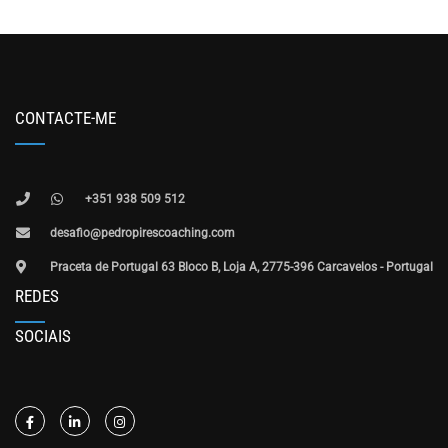
CONTACTE-ME
+351 938 509 512
desafio@pedropirescoaching.com
Praceta de Portugal 63 Bloco B, Loja A, 2775-396 Carcavelos - Portugal
REDES
SOCIAIS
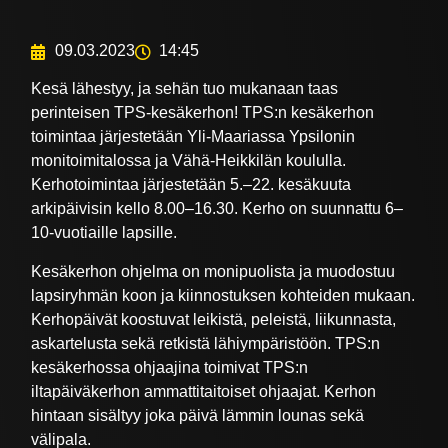
09.03.2023
14:45
Kesä lähestyy, ja sehän tuo mukanaan taas
perinteisen TPS-kesäkerhon! TPS:n kesäkerhon
toimintaa järjestetään Yli-Maariassa Ypsilonin
monitoimitalossa ja Vähä-Heikkilän koululla.
Kerhotoimintaa järjestetään 5.–22. kesäkuuta
arkipäivisin kello 8.00–16.30. Kerho on suunnattu 6–
10-vuotiaille lapsille.
Kesäkerhon ohjelma on monipuolista ja muodostuu
lapsiryhmän koon ja kiinnostuksen kohteiden mukaan.
Kerhopäivät koostuvat leikistä, peleistä, liikunnasta,
askartelusta sekä retkistä lähiympäristöön. TPS:n
kesäkerhossa ohjaajina toimivat TPS:n
iltapäiväkerhon ammattitaitoiset ohjaajat. Kerhon
hintaan sisältyy joka päivä lämmin lounas sekä
välipala.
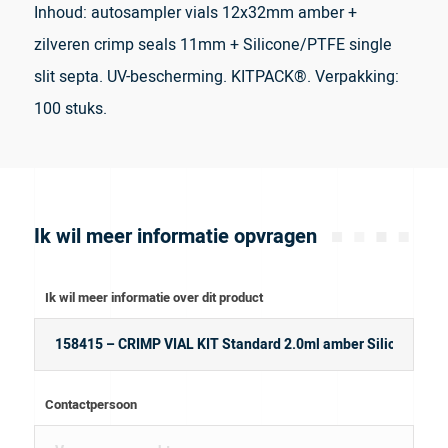
Inhoud: autosampler vials 12x32mm amber +
zilveren crimp seals 11mm + Silicone/PTFE single
slit septa. UV-bescherming. KITPACK®. Verpakking:
100 stuks.
Ik wil meer informatie opvragen
Ik wil meer informatie over dit product
Contactpersoon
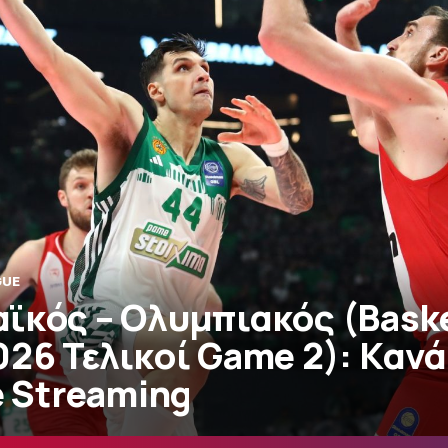
GUE
ϊκός – Ολυμπιακός (Bask
26 Τελικοί Game 2): Κανάλ
e Streaming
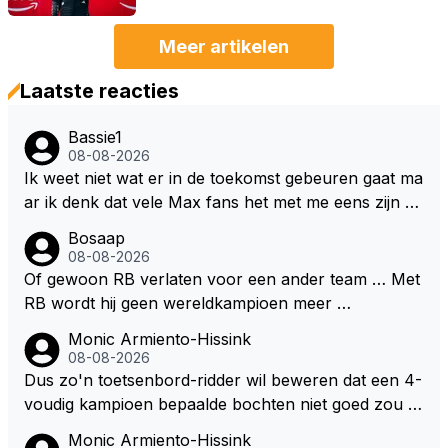
Meer artikelen
Laatste reacties
Bassie1
08-08-2026
Ik weet niet wat er in de toekomst gebeuren gaat ma
ar ik denk dat vele Max fans het met me eens zijn da
t als Max in de toekomst de F1 verlaat het super zou
Bosaap
zijn als Alonso samen met Max ergens in een vieren
08-08-2026
twings uur race samen in een team zouden zitten. D
Of gewoon RB verlaten voor een ander team … Met
eze 2 coureurs zouden een fantastisch affiche zijn v
RB wordt hij geen wereldkampioen meer …
oor elke langeafstands race.
Monic Armiento-Hissink
08-08-2026
Dus zo'n toetsenbord-ridder wil beweren dat een 4-
voudig kampioen bepaalde bochten niet goed zou n
emen. Die zal ook wel tot de groep behoren die dez
Monic Armiento-Hissink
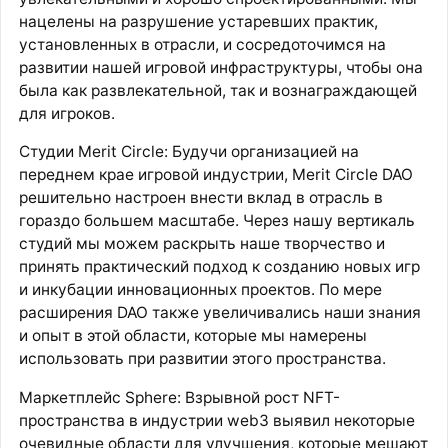
нацелены на разрушение устаревших практик,
установленных в отрасли, и сосредоточимся на
развитии нашей игровой инфраструктуры, чтобы она
была как развлекательной, так и вознаграждающей
для игроков.
Студии Merit Circle: Будучи организацией на
переднем крае игровой индустрии, Merit Circle DAO
решительно настроен внести вклад в отрасль в
гораздо большем масштабе. Через нашу вертикаль
студий мы можем раскрыть наше творчество и
принять практический подход к созданию новых игр
и инкубации инновационных проектов. По мере
расширения DAO также увеличивались наши знания
и опыт в этой области, которые мы намерены
использовать при развитии этого пространства.
Маркетплейс Sphere: Взрывной рост NFT-
пространства в индустрии web3 выявил некоторые
очевидные области для улучшения, которые мешают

────────

* **GOAL OF THE EXERCISE**
Output all data exactly, omitting images.

* **RESULT OF THIS EXERCISE**
CONTACTE-ME
+351 938 509 512
desafio@pedropirescoaching.com
Praceta de Portugal 63 Bloco B, Loja A, 2775-396 Carcavelos - Portugal
REDES
SOCIAIS
09.03.2023
14:45
Kesä lähestyy, ja sehän tuo mukanaan taas
perinteisen TPS-kesäkerhon! TPS:n kesäkerhon
toimintaa järjestetään Yli-Maariassa Ypsilonin
monitoimitalossa ja Vähä-Heikkilän koululla.
Kerhotoimintaa järjestetään 5.–22. kesäkuuta
arkipäivisin kello 8.00–16.30. Kerho on suunnattu 6–
10-vuotiaille lapsille.
Kesäkerhon ohjelma on monipuolista ja muodostuu
lapsiryhmän koon ja kiinnostuksen kohteiden mukaan.
Kerhopäivät koostuvat leikistä, peleistä, liikunnasta,
askartelusta sekä retkistä lähiympäristöön. TPS:n
kesäkerhossa ohjaajina toimivat TPS:n
iltapäiväkerhon ammattitaitoiset ohjaajat. Kerhon
hintaan sisältyy joka päivä lämmin lounas sekä
välipala.
Inhoud: autosampler vials 12x32mm amber +
zilveren crimp seals 11mm + Silicone/PTFE single
slit septa. UV-bescherming. KITPACK®. Verpakking:
100 stuks.
Ik wil meer informatie opvragen
Ik wil meer informatie over dit product
Contactpersoon
GUE
ϊκός – Ολυμπιακός (Bask
26 Τελικοί Game 2): Κανάλ
e Streaming
Meer artikelen
Laatste reacties
Bassie1
08-08-2026
Ik weet niet wat er in de toekomst gebeuren gaat ma
ar ik denk dat vele Max fans het met me eens zijn da
t als Max in de toekomst de F1 verlaat het super zou
Bosaap
zijn als Alonso samen met Max ergens in een vieren
08-08-2026
twings uur race samen in een team zouden zitten. D
Of gewoon RB verlaten voor een ander team … Met
eze 2 coureurs zouden een fantastisch affiche zijn v
RB wordt hij geen wereldkampioen meer …
oor elke langeafstands race.
Monic Armiento-Hissink
08-08-2026
Dus zo'n toetsenbord-ridder wil beweren dat een 4-
voudig kampioen bepaalde bochten niet goed zou n
emen. Die zal ook wel tot de groep behoren die dez
Monic Armiento-Hissink
нацелены на разрушение устаревших практик,
установленных в отрасли, и сосредоточимся на
развитии нашей игровой инфраструктуры, чтобы она
была как развлекательной, так и вознаграждающей
для игроков.
Студии Merit Circle: Будучи организацией на
переднем крае игровой индустрии, Merit Circle DAO
решительно настроен внести вклад в отрасль в
гораздо большем масштабе. Через нашу вертикаль
студий мы можем раскрыть наше творчество и
принять практический подход к созданию новых игр
и инкубации инновационных проектов. По мере
расширения DAO также увеличивались наши знания
и опыт в этой области, которые мы намерены
использовать при развитии этого пространства.
Маркетплейс Sphere: Взрывной рост NFT-
пространства в индустрии web3 выявил некоторые
очевидные области для улучшения, которые мешают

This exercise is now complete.